There’s the “gravel in the urine” stones made of uric acid, often caused by gout; the “stag horns” and “coral” stones (kidney stones); and the “river rocks” (bladder stones), smoothed by the ebb and flow of “water” in the bladder. As Wojcik holds up different stones, Marlene Thaitumu, senior technologist specialist, identifies what comprises each one: “Uric acid, calcium oxalate, calcium phosphate, magnesium ammonium phosphate.” A crystalline gallstone is composed of “pure cholesterol.”
“A two millimeter stone is tiny, but passing a stone that size is still painful to the individual,” says Thaitumu. “Anything larger than 8 millimeters usually needs surgery or lithotripsy.” An alternative to surgery, lithotripsy uses shock waves to break down stones into smaller fragments that can be passed through the body.
When stones arrive in the lab, they are first analyzed externally for shape, color, size, then weighed and cut in half to reveal the core; this center is the genesis of what led to stone formation (i.e., calcium, oxalate, uric acid). The stone is then ground using the Stone Crusher, developed by ARUP’s bioengineers, and finally subjected to FTIR—Fourier transform infrared spectroscopy—a technique that analyzes the composition.
“Determination of chemical composition is the main reason medical providers order stone testing,” explains Elizabeth Frank, PhD, medical director of ARUP’s Calculi and Manual Chemistry Lab. ”Knowing what is present in the stone can help determine the best treatment to decrease the likelihood of stones forming again and helps providers educate their patients on how their diet and lifestyle may be contributing to the stones.” When a doctor expressed how impactful it would be to show his patient the stone, Frank’s lab added a test that includes a photo in the report and is one of only a few labs to do so.
Surgery to remove stones is a last resort; most people don’t require surgery. “It really depends on the size of the stone, the patient’s pain level, and if the obstruction could cause damage,” explains urologist Hamilton. “We usually give people a chance to pass them, which could range from two days to two months.” Proof that even nightmares—and elections—come to an end.
WARNING: ROCKY ROAD AHEAD
Men are two to three times more likely than women to experience kidney stones.
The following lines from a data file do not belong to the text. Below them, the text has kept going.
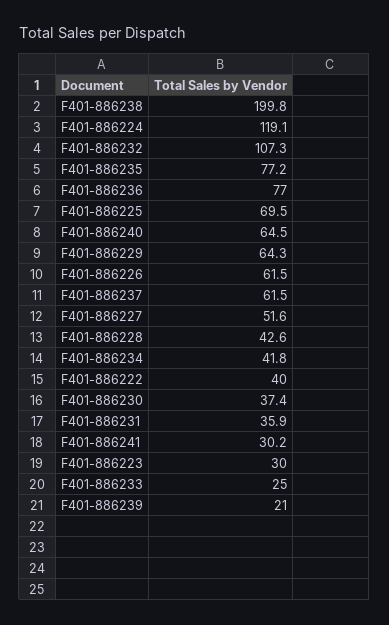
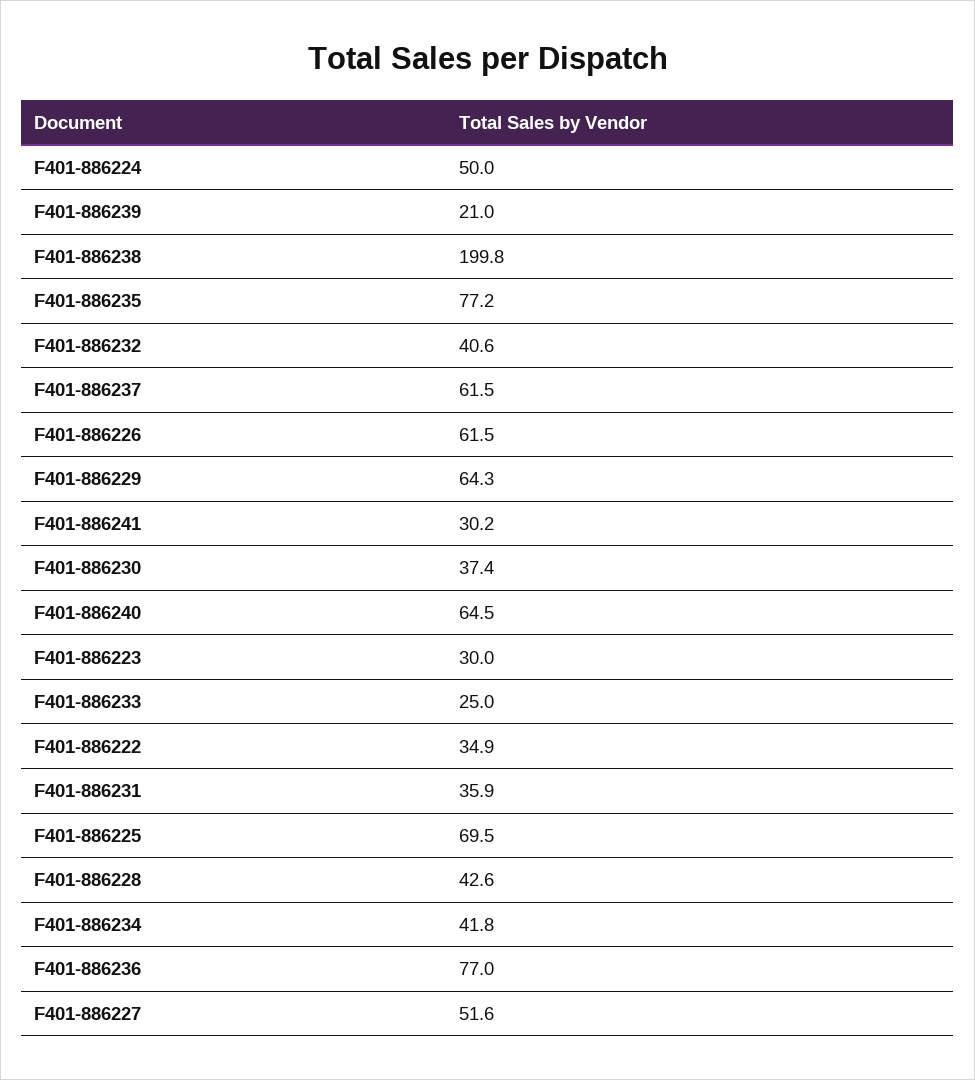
  {
    "F401-886238": 199.8,
-   "F401-886224": 119.1,
+   "F401-886224": 50,
-   "F401-886232": 107.3,
+   "F401-886232": 40.6,
    "F401-886235": 77.2,
    "F401-886236": 77,
    "F401-886225": 69.5,
    "F401-886240": 64.5,
    "F401-886229": 64.3,
    "F401-886226": 61.5,
    "F401-886237": 61.5,
    "F401-886227": 51.6,
    "F401-886228": 42.6,
    "F401-886234": 41.8,
-   "F401-886222": 40,
+   "F401-886222": 34.9,
    "F401-886230": 37.4,
    "F401-886231": 35.9,
    "F401-886241": 30.2,
    "F401-886223": 30,
    "F401-886233": 25,
    "F401-886239": 21
  }

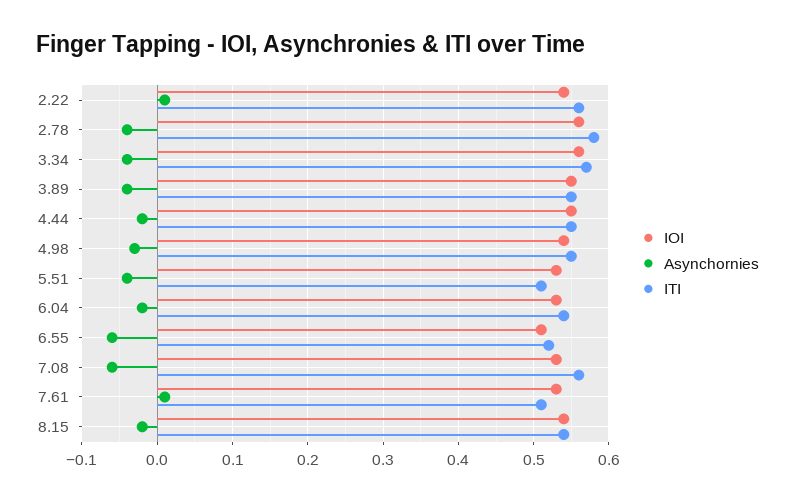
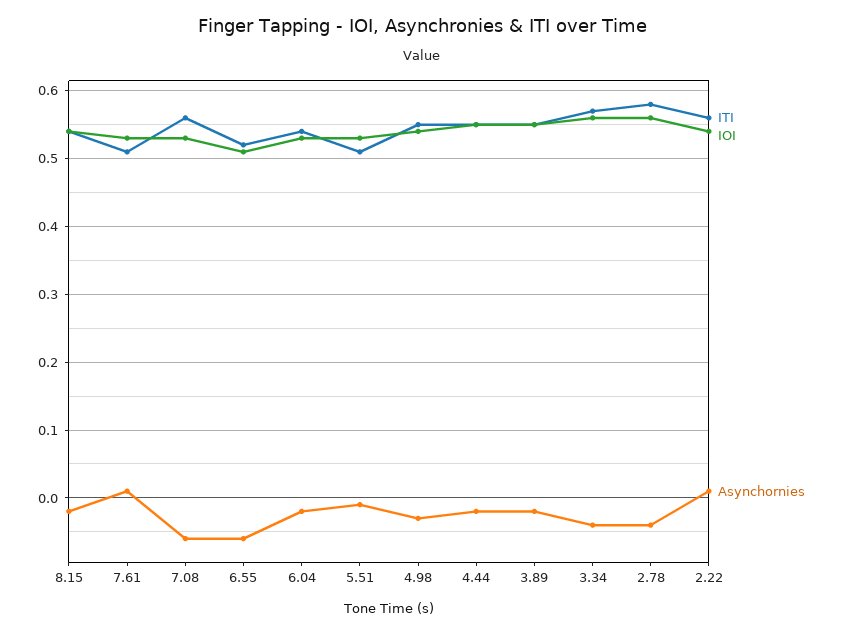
  {
    "IOI": {
      "2.22": 0.54,
      "2.78": 0.56,
      "3.34": 0.56,
      "3.89": 0.55,
      "4.44": 0.55,
      "4.98": 0.54,
      "5.51": 0.53,
      "6.04": 0.53,
      "6.55": 0.51,
      "7.08": 0.53,
      "7.61": 0.53,
      "8.15": 0.54
    },
    "Asynchornies": {
      "2.22": 0.01,
      "2.78": -0.04,
      "3.34": -0.04,
-     "3.89": -0.04,
+     "3.89": -0.02,
      "4.44": -0.02,
      "4.98": -0.03,
-     "5.51": -0.04,
+     "5.51": -0.01,
      "6.04": -0.02,
      "6.55": -0.06,
      "7.08": -0.06,
      "7.61": 0.01,
      "8.15": -0.02
    },
    "ITI": {
      "2.22": 0.56,
      "2.78": 0.58,
      "3.34": 0.57,
      "3.89": 0.55,
      "4.44": 0.55,
      "4.98": 0.55,
      "5.51": 0.51,
      "6.04": 0.54,
      "6.55": 0.52,
      "7.08": 0.56,
      "7.61": 0.51,
      "8.15": 0.54
    }
  }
Tests for Avoiding Stones When a stone is not available for analysis or if patients want to know if they are at risk of forming stones, three ARUPdesigned urinary analysis panels are available to help assess and monitor the likelihood of stone formation. This is also a preventative approach when a patient is known to be at higher risk due to family history.
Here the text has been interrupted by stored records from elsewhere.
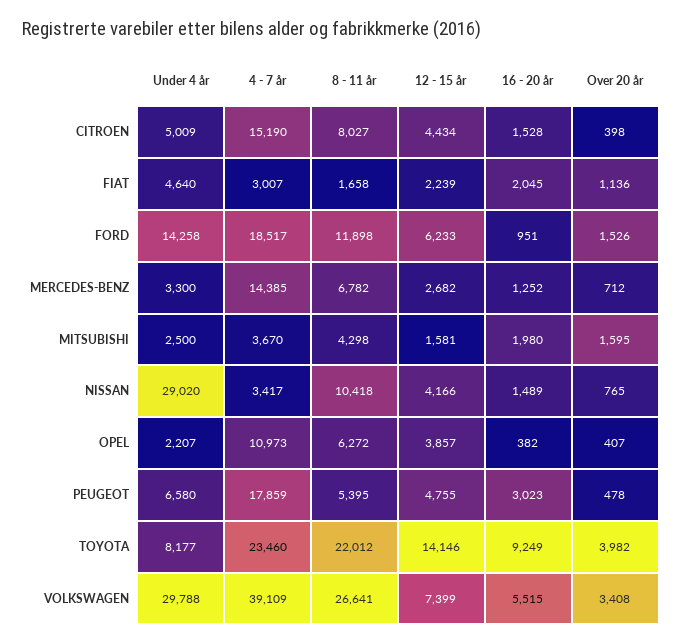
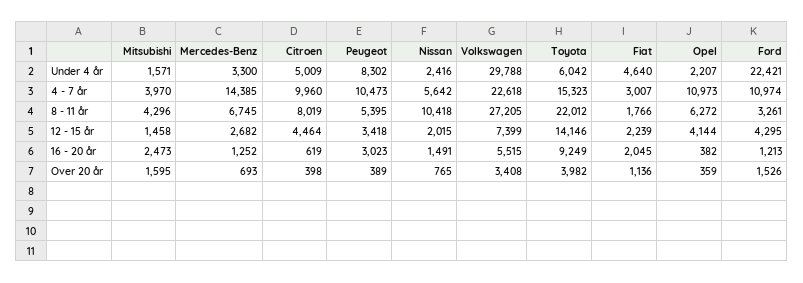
  {
    "Under 4 år": {
      "CITROEN": 5009,
      "FIAT": 4640,
-     "FORD": 14258,
+     "FORD": 22421,
      "MERCEDES-BENZ": 3300,
-     "MITSUBISHI": 2500,
+     "MITSUBISHI": 1571,
-     "NISSAN": 29020,
+     "NISSAN": 2416,
      "OPEL": 2207,
-     "PEUGEOT": 6580,
+     "PEUGEOT": 8302,
-     "TOYOTA": 8177,
+     "TOYOTA": 6042,
      "VOLKSWAGEN": 29788
    },
    "4 - 7 år": {
-     "CITROEN": 15190,
+     "CITROEN": 9960,
      "FIAT": 3007,
-     "FORD": 18517,
+     "FORD": 10974,
      "MERCEDES-BENZ": 14385,
-     "MITSUBISHI": 3670,
+     "MITSUBISHI": 3970,
-     "NISSAN": 3417,
+     "NISSAN": 5642,
      "OPEL": 10973,
-     "PEUGEOT": 17859,
+     "PEUGEOT": 10473,
-     "TOYOTA": 23460,
+     "TOYOTA": 15323,
-     "VOLKSWAGEN": 39109
+     "VOLKSWAGEN": 22618
    },
    "8 - 11 år": {
-     "CITROEN": 8027,
+     "CITROEN": 8019,
-     "FIAT": 1658,
+     "FIAT": 1766,
-     "FORD": 11898,
+     "FORD": 3261,
-     "MERCEDES-BENZ": 6782,
+     "MERCEDES-BENZ": 6745,
-     "MITSUBISHI": 4298,
+     "MITSUBISHI": 4296,
      "NISSAN": 10418,
      "OPEL": 6272,
      "PEUGEOT": 5395,
      "TOYOTA": 22012,
-     "VOLKSWAGEN": 26641
+     "VOLKSWAGEN": 27205
    },
    "12 - 15 år": {
-     "CITROEN": 4434,
+     "CITROEN": 4464,
      "FIAT": 2239,
-     "FORD": 6233,
+     "FORD": 4295,
      "MERCEDES-BENZ": 2682,
-     "MITSUBISHI": 1581,
+     "MITSUBISHI": 1458,
-     "NISSAN": 4166,
+     "NISSAN": 2015,
-     "OPEL": 3857,
+     "OPEL": 4144,
-     "PEUGEOT": 4755,
+     "PEUGEOT": 3418,
      "TOYOTA": 14146,
      "VOLKSWAGEN": 7399
    },
    "16 - 20 år": {
-     "CITROEN": 1528,
+     "CITROEN": 619,
      "FIAT": 2045,
-     "FORD": 951,
+     "FORD": 1213,
      "MERCEDES-BENZ": 1252,
-     "MITSUBISHI": 1980,
+     "MITSUBISHI": 2473,
-     "NISSAN": 1489,
+     "NISSAN": 1491,
      "OPEL": 382,
      "PEUGEOT": 3023,
      "TOYOTA": 9249,
      "VOLKSWAGEN": 5515
    },
    "Over 20 år": {
      "CITROEN": 398,
      "FIAT": 1136,
      "FORD": 1526,
-     "MERCEDES-BENZ": 712,
+     "MERCEDES-BENZ": 693,
      "MITSUBISHI": 1595,
      "NISSAN": 765,
-     "OPEL": 407,
+     "OPEL": 359,
-     "PEUGEOT": 478,
+     "PEUGEOT": 389,
      "TOYOTA": 3982,
      "VOLKSWAGEN": 3408
    }
  }

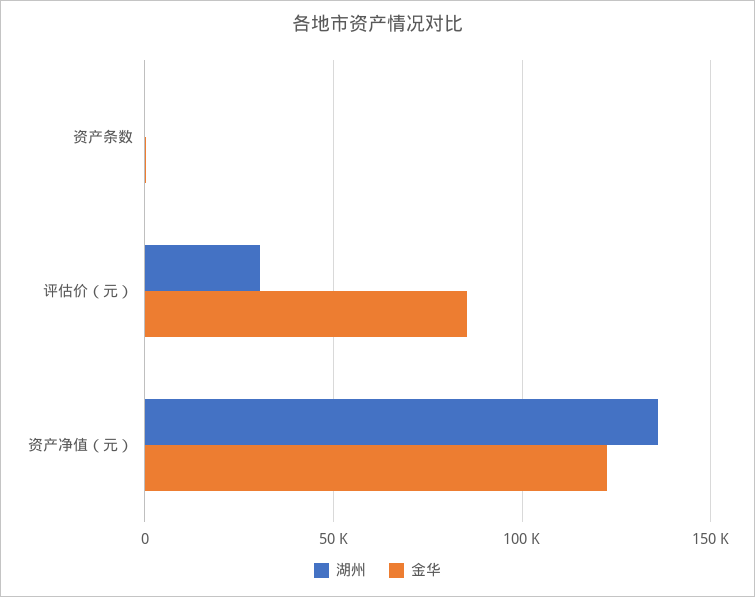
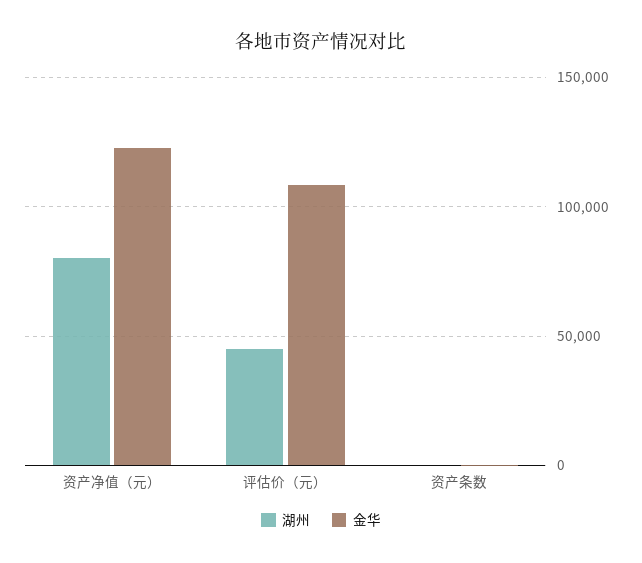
  {
    "湖州": {
      "资产条数": 0,
-     "评估价（元）": 30000,
+     "评估价（元）": 45000,
-     "资产净值（元）": 135000
+     "资产净值（元）": 80000
    },
    "金华": {
      "资产条数": 0,
-     "评估价（元）": 85000,
+     "评估价（元）": 110000,
      "资产净值（元）": 125000
    }
  }

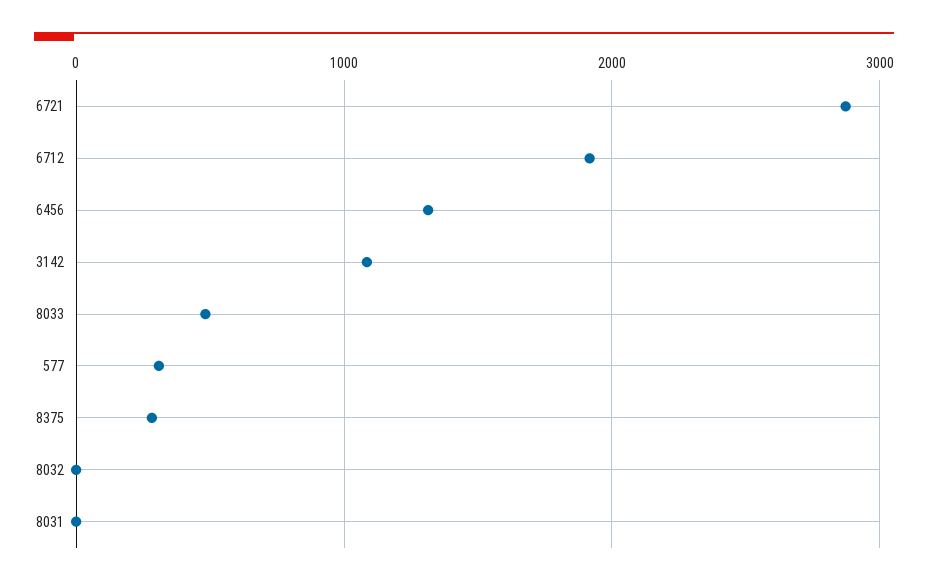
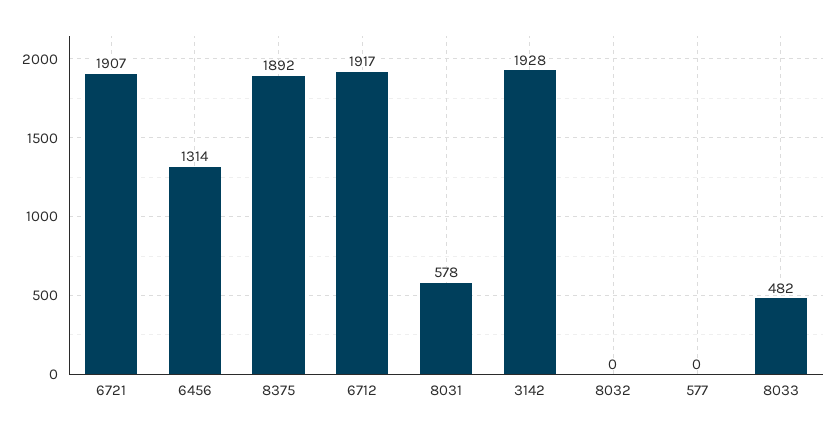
  {
-   "6721": 2900,
+   "6721": 1907,
    "6712": 1917,
    "6456": 1314,
-   "3142": 1100,
+   "3142": 1928,
    "8033": 482,
-   "577": 300,
+   "577": 0,
-   "8375": 300,
+   "8375": 1892,
    "8032": 0,
-   "8031": 0
+   "8031": 578
  }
Each panel includes measurement of the concentrations of certain compounds in the urine (i.e., calcium, oxalate, uric acid, citrate, etc.) that promote or inhibit stone formation. The largest of the three panels, Urine Supersaturation Profile, tests for more than a dozen components. “After measuring the panel components, we use the results to calculate risk for particular types of stones,” explains Golden Welch, ARUP clinical product manager. The varying degrees of risk are presented in a colorful bar graph showing the range of risk for each stone type. “This relative risk is communicated in an enhanced report we provide with the purpose of making it easy for the medical provider to read and, in turn, share the information with the patient.”
Approximately 11 percent of adults in the United States will develop kidney stones in their lifetime. These rates double in patients with a family history.
A smaller panel assesses stone risk but does not include risk calculations, and the smallest panel, the Kidney Stone Risk Panel, can be used to monitor patients with the more common calcium oxalate and uric acid stones. This targeted approach saves the patient money (the larger panels cost more), maximizes efficiency, and avoids unnecessary testing.